Getting a startup job offer with 10,000 or even 25,000 cheap stock options sounds exciting, but that’s not all there is to it. Below are 5 things you need to know to really kick the tires on your prospective equity offer with a new job. 

👉 Vested’s Equity Fairness Calculator can help you compare your job offer to similar roles at similar companies. 

1. Your options type

Do you own incentive stock options (ISOs) or non-qualified stock options (NSOs)? They have very different tax treatments when it comes time to exercise. With options, you’ll have to pay to exercise them and likely pay a form of income tax when you do. ISOs are typically offered to full-time employees and are more tax-efficient; NSOs are typically given to contractors and other service providers.

👉 Hint: Don’t confuse stock options with actual shares in a company, which might come in the form of RSUs, and also have a vesting schedule. 

2. Your strike price

This is the price you’ll pay per option when you exercise. Your strike price is equal to the fair market value per share on the day you are granted your stock options. This amount could be pennies on the dollar for a seed-stage company or it could be quite high for a mature company. This is non-negotiable in most cases. You can estimate how much it will cost you to exercise your options (but likely not the associated tax bill) after you have met your one-year cliff.

👉 Hint: If you start at an early seed-stage company and the strike price is very, very low, it may make sense to exercise early. Otherwise, consider starting a sidecar savings account to save up for your exercise or make a plan to use option funding.

3. Your vesting schedule

Until your equity has vested, it's not really yours yet. Vesting means the release of the company's take-back right and the start of your ownership of the option. It’s typical to vest monthly over four years with a one-year cliff (a minimum amount of time you need to work to earn your equity). If you receive additional stock option grants, you could have overlapping vesting schedules. Negotiating for an accelerated vesting schedule might be tough (e.g. reducing the cliff to six months) as this structure is designed for employee incentives and talent retention. However, if there is an imminent liquidity event on the horizon that could be one important reason to ask for a faster timeline.

4. Your exercise window

Technically called a post-termination exercise window (“PTE window”) this is how much time you have to exercise your options when you leave your company. It could range from 30 days to 10 years. Make sure you read the fine print in your stock option agreement to be clear on what that window of time is so you’re not scrambling for the cash when it comes time to exercise down the road. You may be able to negotiate for a longer exercise window. If not, you can always use option funding to cover the costs without risking cash out of your pocket.
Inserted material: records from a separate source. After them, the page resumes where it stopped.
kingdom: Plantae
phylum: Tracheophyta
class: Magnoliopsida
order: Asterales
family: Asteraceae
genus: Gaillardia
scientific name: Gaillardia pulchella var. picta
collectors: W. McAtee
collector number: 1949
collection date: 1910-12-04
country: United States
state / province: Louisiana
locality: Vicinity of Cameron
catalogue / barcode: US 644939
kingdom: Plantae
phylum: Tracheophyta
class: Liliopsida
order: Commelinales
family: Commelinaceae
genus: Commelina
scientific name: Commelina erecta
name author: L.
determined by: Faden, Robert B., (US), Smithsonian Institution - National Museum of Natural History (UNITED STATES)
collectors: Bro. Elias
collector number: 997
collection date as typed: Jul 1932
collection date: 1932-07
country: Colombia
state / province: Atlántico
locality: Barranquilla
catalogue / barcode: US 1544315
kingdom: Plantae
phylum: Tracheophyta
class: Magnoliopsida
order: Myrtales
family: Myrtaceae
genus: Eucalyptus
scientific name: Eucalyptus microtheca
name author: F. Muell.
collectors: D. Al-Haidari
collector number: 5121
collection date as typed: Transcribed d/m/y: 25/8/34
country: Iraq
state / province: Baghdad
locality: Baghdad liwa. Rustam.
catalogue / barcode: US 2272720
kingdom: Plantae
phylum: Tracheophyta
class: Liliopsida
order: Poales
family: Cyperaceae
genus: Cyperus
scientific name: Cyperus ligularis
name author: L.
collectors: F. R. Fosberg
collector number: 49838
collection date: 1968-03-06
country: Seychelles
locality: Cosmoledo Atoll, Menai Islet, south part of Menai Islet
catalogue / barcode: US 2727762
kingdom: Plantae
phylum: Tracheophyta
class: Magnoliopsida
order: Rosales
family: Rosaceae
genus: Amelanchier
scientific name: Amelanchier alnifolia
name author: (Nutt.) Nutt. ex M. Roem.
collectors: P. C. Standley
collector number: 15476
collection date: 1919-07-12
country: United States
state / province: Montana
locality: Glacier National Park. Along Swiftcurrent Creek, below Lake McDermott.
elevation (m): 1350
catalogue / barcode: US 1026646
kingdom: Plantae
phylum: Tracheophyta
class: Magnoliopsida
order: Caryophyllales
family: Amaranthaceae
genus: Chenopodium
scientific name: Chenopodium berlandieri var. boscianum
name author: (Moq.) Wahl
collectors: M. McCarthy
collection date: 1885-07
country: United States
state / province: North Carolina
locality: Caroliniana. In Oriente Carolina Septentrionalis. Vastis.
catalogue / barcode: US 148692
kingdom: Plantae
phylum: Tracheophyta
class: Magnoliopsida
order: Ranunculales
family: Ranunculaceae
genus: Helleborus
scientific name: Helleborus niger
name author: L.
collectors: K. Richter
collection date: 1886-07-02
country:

👉 Hint: Many newer companies have extended exercise windows of up to 10 years. Here’s a list of some of those companies with employee-friendly terms.

5. Your percentage

You only own options for a tiny slice of the overall company’s shares. As your company raises money from investors, those shares may represent a smaller and smaller slice. Raising money allows the company to grow, but it also reduces the ownership of existing shareholders ("dilution") because the new investors get some equity in exchange for their investment.

👉 Hint: If you are at a very early company, try to negotiate for more shares instead of money, as the total number of outstanding shares will face “dilution” as the company fundraises.

This material has been prepared for informational purposes only and is not intended to provide, and should not be relied on for investment, tax, legal, accounting, or other professional advice. Vested does not provide investment, tax, legal, accounting, or other professional advice. You should consult your own investment, tax, legal, accounting, or other professional advisors before engaging in any transaction or equity decision.